Your tasks:
(A) In the blog post remembering Chris Rich, on what date did he make his first post?
(B) Reproduce the part of the blog post remembering Chris Rich between "Chris Rich was" and "pulled no punches.", inclusive.
(C) Write the next part of the blog post remembering Chris Rich, starting after its final sentence.

Friday, November 20, 2015

Remembering Chris Rich

Chris Rich was the guy who started this blog. His first post was on 7/18/09. His posts concentrated on musicians like Matthew Shipp, Bill Dixon and George Russell, whom he thought deserved wider recognition and on free jazz in general. His intelligence was palpable and his profane articulateness, his ability to find the right word and put it in arresting context, was startling. No surprise that his writing was insightful, powerful and pulled no punches. 

In 2010, he invited me to post and soon after asked me to take over the blog. I tried to get him to stay, but there was a lot of fucked up troll activity and I think he just got tired of it. When Chris left the blog, he took on this troll behind the scenes, in a long-term grudge match. He chased him around the globe, trying to flush him out and get him, if not arrested, then at least banned. I think he got partial satisfaction on that.

He was a squarish, solid guy, who apparently came from what has been referred to as "good stock;" at least, he referenced ancestors who settled in Yankee redoubts around Massachusetts. He walked ungodly distances and his robust physical presence made him seem like someone who'd be around for a hundred years, but his ingestion of various substances made you suspect that his time here might be shortened.

Chris was a kind of gatekeeper/factotum/contractor at Prof. Chalfen's 186. His digs there were spartan-a mattress, some shelves of cd's and books, ashtrays and tins with pot and tobacco and his computer. He relished the nocturnal accumulation and parsing of data, putting his face inches from the computer screen and extracting information that was invisible to me and probably to you.

Given information:
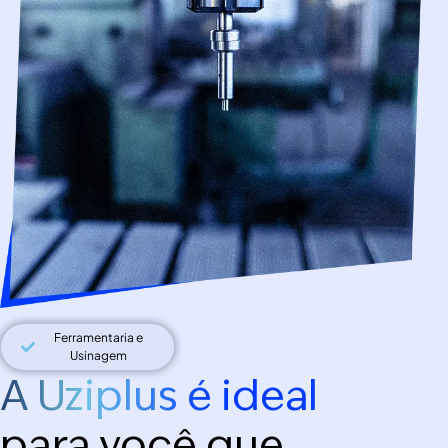
Ferramentaria e
Usinagem
A Uziplus é ideal
para você que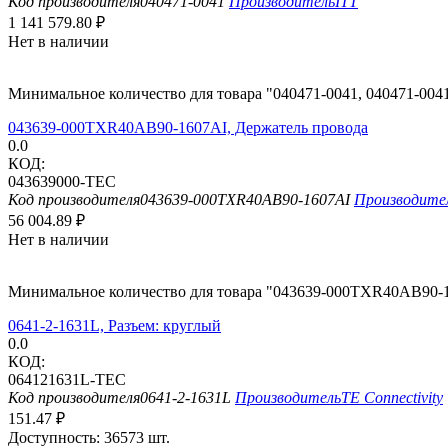
Код производителя
040471-0041
Производитель
ITT
1 141 579.80
₽
Нет в наличии
Минимальное количество для товара "040471-0041, 040471-004
043639-000TXR40AB90-1607AI, Держатель провода
0.0
КОД:
043639000-TEC
Код производителя
043639-000TXR40AB90-1607AI
Производите
56 004.89
₽
Нет в наличии
Минимальное количество для товара "043639-000TXR40AB90-1
0641-2-1631L, Разъем: круглый
0.0
КОД:
064121631L-TEC
Код производителя
0641-2-1631L
Производитель
TE Connectivity
151.47
₽
Доступность:
36573 шт.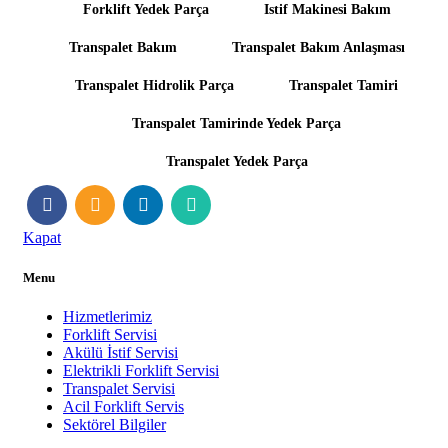
Forklift Yedek Parça
Istif Makinesi Bakım
Transpalet Bakım
Transpalet Bakım Anlaşması
Transpalet Hidrolik Parça
Transpalet Tamiri
Transpalet Tamirinde Yedek Parça
Transpalet Yedek Parça
Kapat
Menu
Hizmetlerimiz
Forklift Servisi
Akülü İstif Servisi
Elektrikli Forklift Servisi
Transpalet Servisi
Acil Forklift Servis
Sektörel Bilgiler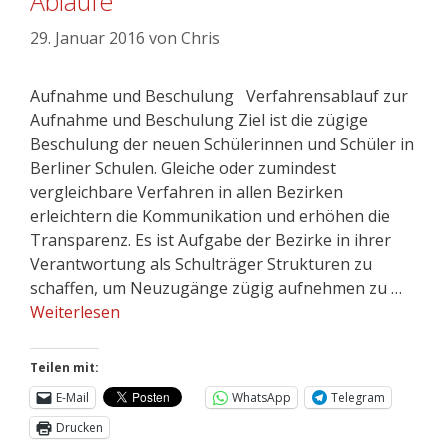
Abläufe
29. Januar 2016
von
Chris
Aufnahme und Beschulung Verfahrensablauf zur
Aufnahme und Beschulung Ziel ist die zügige
Beschulung der neuen Schülerinnen und Schüler in
Berliner Schulen. Gleiche oder zumindest
vergleichbare Verfahren in allen Bezirken
erleichtern die Kommunikation und erhöhen die
Transparenz. Es ist Aufgabe der Bezirke in ihrer
Verantwortung als Schulträger Strukturen zu
schaffen, um Neuzugänge zügig aufnehmen zu …
Weiterlesen
Teilen mit:
E-Mail
WhatsApp
Telegram
Drucken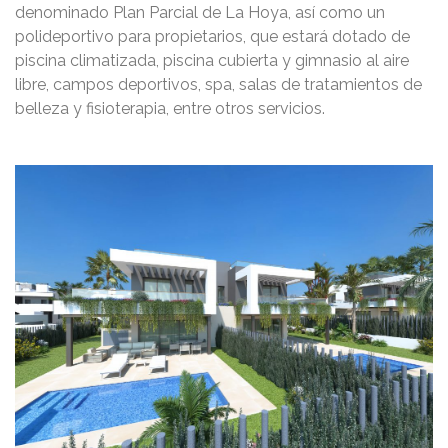
denominado Plan Parcial de La Hoya, así como un
polideportivo para propietarios, que estará dotado de
piscina climatizada, piscina cubierta y gimnasio al aire
libre, campos deportivos, spa, salas de tratamientos de
belleza y fisioterapia, entre otros servicios.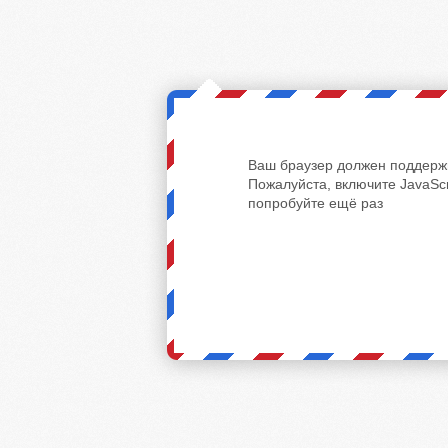
Ваш браузер должен поддержи
Пожалуйста, включите JavaScr
попробуйте ещё раз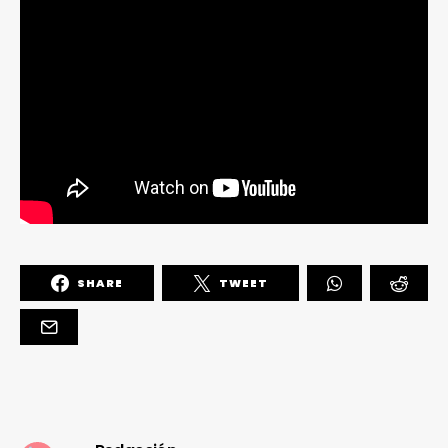
SHARE
TWEET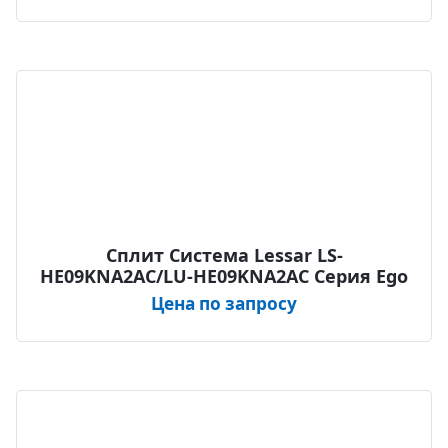
Сплит Система Lessar LS-
HE09KNA2AС/LU-HE09KNA2AС Серия Ego
Цена по запросу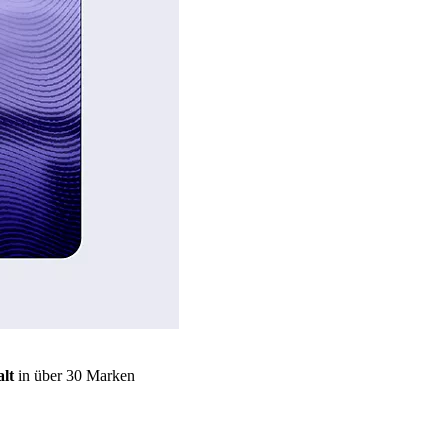
lt
in über 30 Marken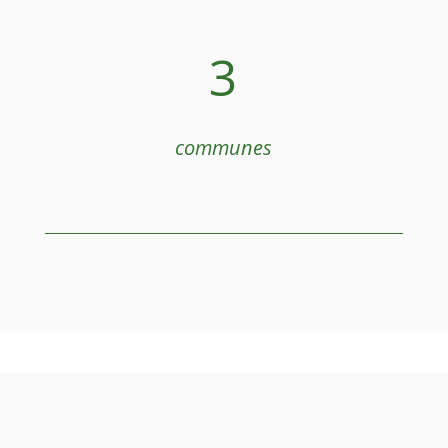
3
communes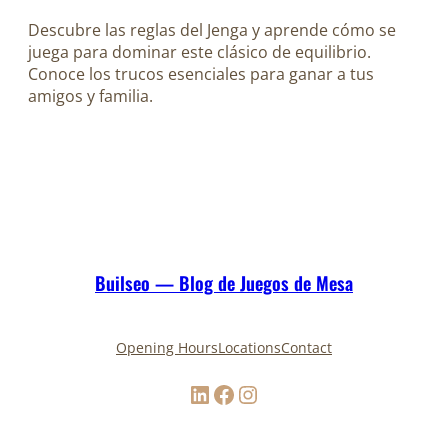
Descubre las reglas del Jenga y aprende cómo se
juega para dominar este clásico de equilibrio.
Conoce los trucos esenciales para ganar a tus
amigos y familia.
Builseo — Blog de Juegos de Mesa
Opening Hours
Locations
Contact
LinkedIn
Facebook
Instagram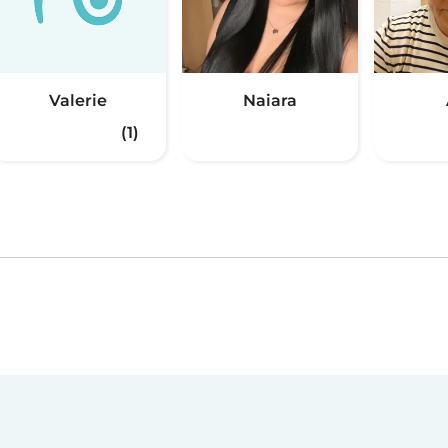
Valerie
Naiara
(1)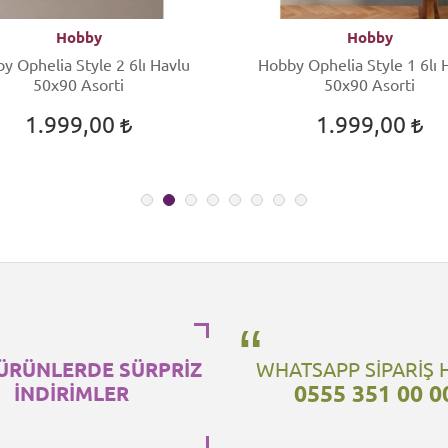
Hobby
Hobby
Ophelia Style 2 6lı Havlu
Hobby Ophelia Style 1 6lı Havlu
50x90 Asorti
50x90 Asorti
1.999,00
1.999,00
ÜRÜNLERDE SÜRPRİZ
WHATSAPP SİPARİŞ 
0555 351 00 0
İNDİRİMLER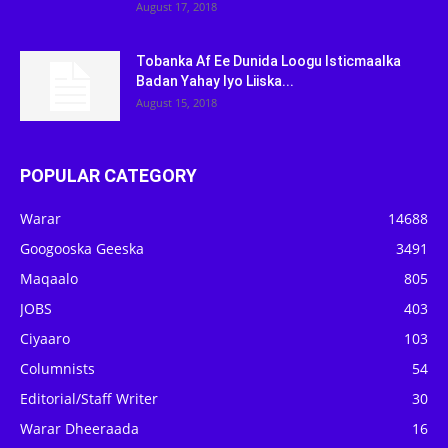
August 17, 2018
Tobanka Af Ee Dunida Loogu Isticmaalka
Badan Yahay Iyo Liiska...
August 15, 2018
POPULAR CATEGORY
Warar
14688
Googooska Geeska
3491
Maqaalo
805
JOBS
403
Ciyaaro
103
Columnists
54
Editorial/Staff Writer
30
Warar Dheeraada
16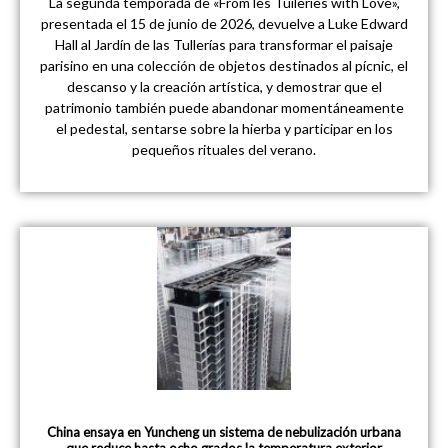
La segunda temporada de «From les Tuileries with Love»,
presentada el 15 de junio de 2026, devuelve a Luke Edward
Hall al Jardín de las Tullerías para transformar el paisaje
parisino en una colección de objetos destinados al pícnic, el
descanso y la creación artística, y demostrar que el
patrimonio también puede abandonar momentáneamente
el pedestal, sentarse sobre la hierba y participar en los
pequeños rituales del verano.
China ensaya en Yuncheng un sistema de nebulización urbana
que reduce hasta ocho grados la temperatura exterior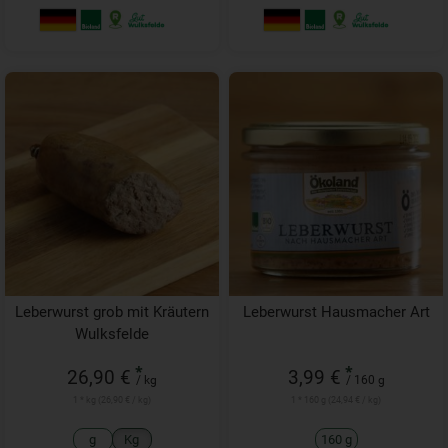
Leberwurst grob mit Kräutern
Leberwurst Hausmacher Art
Wulksfelde
*
*
26,90 €
3,99 €
/ kg
/ 160 g
1 * kg (26,90 € / kg)
1 * 160 g (24,94 € / kg)
g
Kg
160 g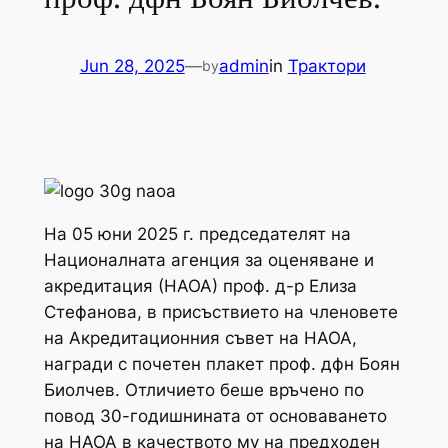
Jun 28, 2025
—
admin
in
Трактори
by
На 05 юни 2025 г. председателят на
Националната агенция за оценяване и
акредитация (НАОА) проф. д-р Елиза
Стефанова, в присъствието на членовете
на Акредитационния съвет на НАОА,
награди с почетен плакет проф. дфн Боян
Биолчев. Отличието беше връчено по
повод 30-годишнината от основаването
на НАОА в качеството му на предходен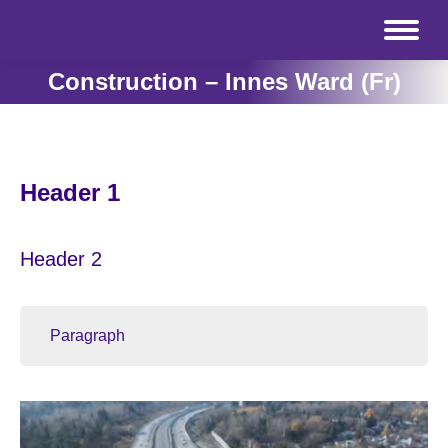
Construction – Innes Ward (Fr)
Header 1
Header 2
Paragraph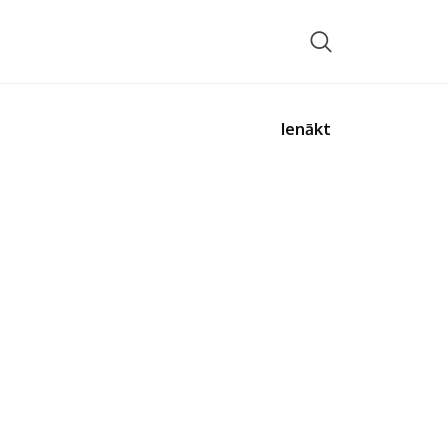
Ienākt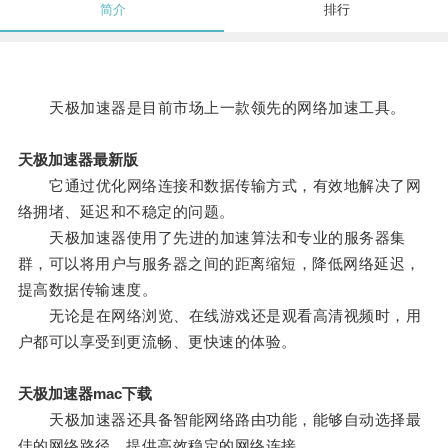
简介
排行
天极加速器是目前市场上一款领先的网络加速工具。
天极加速器最新版
它通过优化网络连接和数据传输方式，有效地解决了网
络拥堵、延迟和不稳定的问题。
天极加速器使用了先进的加速算法和专业的服务器集
群，可以将用户与服务器之间的距离缩短，降低网络延迟，
提高数据传输速度。
无论是在网络浏览、在线游戏还是观看高清视频时，用
户都可以享受到更流畅、更快速的体验。
天极加速器mac下载
天极加速器还具备智能网络路由功能，能够自动选择最
佳的网络路径，提供高效稳定的网络连接。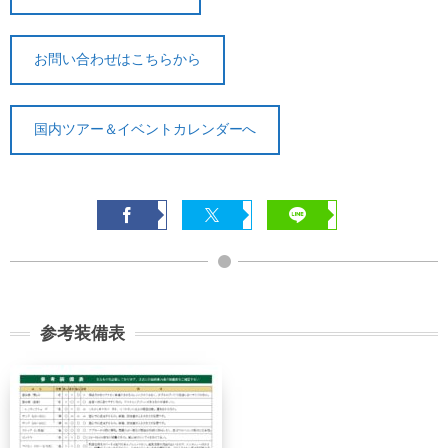
お問い合わせはこちらから
国内ツアー＆イベントカレンダーへ
参考装備表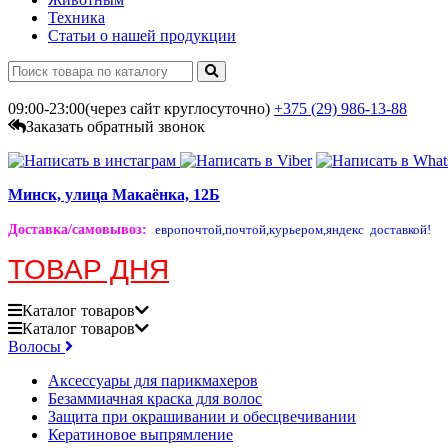
Техника
Статьи о нашей продукции
09:00-23:00(через сайт круглосуточно)
+375 (29)
986-13-88
Заказать обратный звонок
Минск, улица Макаёнка, 12Б
Доставка/самовывоз
:
европочтой,
почтой,
курьером,
яндекс доставкой!
ТОВАР ДНЯ
Каталог
товаров
Каталог
товаров
Волосы
Аксессуары для парикмахеров
Безаммиачная краска для волос
Защита при окрашивании и обесцвечивании
Кератиновое выпрямление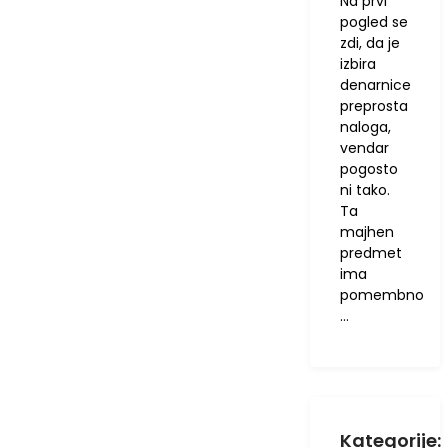
Na prvi
pogled se
zdi, da je
izbira
denarnice
preprosta
naloga,
vendar
pogosto
ni tako.
Ta
majhen
predmet
ima
pomembno
…
Kategorije:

Numbered answers:
(A) 7/18/09

(B)
Chris Rich was the guy who started this blog. His first post was on 7/18/09. His posts concentrated on musicians like Matthew Shipp, Bill Dixon and George Russell, whom he thought deserved wider recognition and on free jazz in general. His intelligence was palpable and his profane articulateness, his ability to find the right word and put it in arresting context, was startling. No surprise that his writing was insightful, powerful and pulled no punches.

(C)
He tried hard to help me get a gig when I sorely needed one and hooked me up with the people at AllAboutJazz.com

He was a complicated cat and I didn't quite "get" him. I had heard him turn on people and become an enemy you didn't want and I suspected that with a bit of miscommunication, this might happen with me, so I distanced myself. I missed hanging with him, but had enough drama in my life and wanted to avoid any more.

So, I only saw him occasionally in the last few years and what I know about him during that time is limited to what someone else told me. I retain a strong vision of this very vivid person, but mine is an impressionistic view of the man. I invite readers to contribute their own stories and help flesh out the story of the sui generis Christopher Rich, who died last week. 




15 comments:

Alex said...

Chris Rich's radical truth-telling on this blog back in 2009 was a major source of inspiration as I began my foray into jazz blogging then. His writing was passionate, impolite, and always glowing with some kernel of truth that nobody else ever seemed to really acknowledge.

Russ Gershon said...

Well said, Steve. I met Chris around 79 or 80 when I was doing a lot of jazz radio at WHRB. He heard me on the air and liked my perspective, and we met at live shows. He obviously knew his shit. I think I offered him airtime the first summer we managed to keep HRB on the air, when the jazz dept grabbed all the airtime and we needed DJs. I think he did airtime, but I can't quite remember.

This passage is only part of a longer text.